How to Prepare and Construct an RNA Sequencing Library?

RNA is a polymeric molecules composed of nucleotides that are required for gene coding, decoding, regulation, and expression. In molecular biology, DNA's genetic information gets transcribed into multiple copies of messenger RNA (mRNA), and then mRNA is translated into proteins. This is why cells can synthesize several protein molecules from a single gene at a given point of time. However, only 1-4% of total RNA are mRNA, the rest of which are generally non-coding, called non-coding RNA (ncRNA). ncRNA is unable to be translated into protein but there are many types of them, which have different biological functions.

Therefore, it's necessary to analyze the total RNA molecules for a better understanding of gene expression, which is called transcriptome analysis. Gene expression analysis can be used to monitor the response of a gene to treatment with a compound or drug of interest. Leveraging features of the next-generation sequencing (NGS), RNA sequencing (RNA-Seq) can efficiently detect and quantify RNA in a biological sample at a given point in time. Researchers often take advantage of the high-throughput sequencing data, broad dynamic range, and high sensitivity from NGS to investigate the whole transcriptome of a single cell or a population of cells without using probes and to detect differentially expressed genes.

Protocol of RNA-seq

Though with a slight difference for different RNA sequencing experiments, the protocol is generally similar and involves these steps:

1. The complete set of transcripts of the target cell or tissue should be isolated from the sample.
2. If a specific type of RNA is to be profiled, researchers need to purify and enrich that kind of RNA from the total RNA molecules.
3. Make an RNA sequencing library that consists of a pool of complementary DNA (cDNA) fragments with adapters attached.
4. Perform sequence with the next-generation sequencing platform.
5. Finally analyze the short-read sequencing result.

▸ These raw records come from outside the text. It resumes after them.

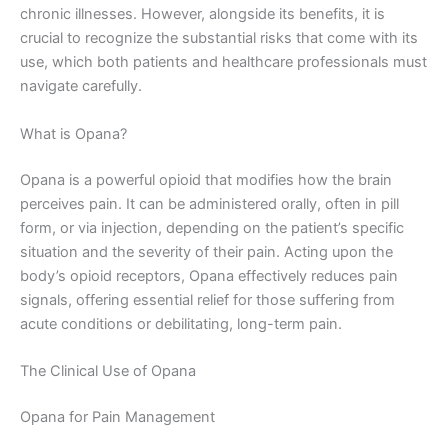
chronic illnesses. However, alongside its benefits, it is
crucial to recognize the substantial risks that come with its
use, which both patients and healthcare professionals must
navigate carefully.
What is Opana?
Opana is a powerful opioid that modifies how the brain
perceives pain. It can be administered orally, often in pill
form, or via injection, depending on the patient’s specific
situation and the severity of their pain. Acting upon the
body’s opioid receptors, Opana effectively reduces pain
signals, offering essential relief for those suffering from
acute conditions or debilitating, long-term pain.
The Clinical Use of Opana
Opana for Pain Management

Before being sequenced by the next-generation sequencing platform, the RNA sample is required to be fragmented, end-repaired, and collected into adapter-ligated libraries. The RNA-Seq library preparation is dependent on the NGS platform applied and can influence the results generated by NGS experiments. Fortunately, most service providers will offer library preparation kits for directional and non-directional RNA library prep that match their platforms for sequencing with stable reagents and streamlined workflows.

Preparation of RNA Sequencing Library for NGS

There are two common library preparation methods, ligation-based library prep and tagmentation-based library prep. The ligation method separates the steps of DNA fragmentation and ligation of adapters to the ends of the fragments, while the tagmentation method combines DNA fragmentation and adapter ligation into one reaction step. Take ligation-based library preparation as an example, here are the two major steps required to prepare an RNA sequencing library.

A ligase enzyme covalently will link the adapter and insert cDNA fragments, making a complete library molecule. These adapters have different functions so their sequences specific to the NGS platform should also be attached to the flow cell to allow RNA sequencing.

• PCR amplification

Amplification of libraries is optional and depends on the adapter type and input used. The remaining oligonucleotides and small fragments should be removed using magnetic beads or a spin column if PCR amplification is applied.

Besides, researchers might need to consider reverse transcription of RNA and cDNA synthesis and whether or not to preserve strandedness. The adaptor sequences that will be specific to the sequencing platform must also be added to the end of the fragments. Once the RNA sequencing library gets prepared, researchers can go ahead with the next step in the next-generation sequencing workflow.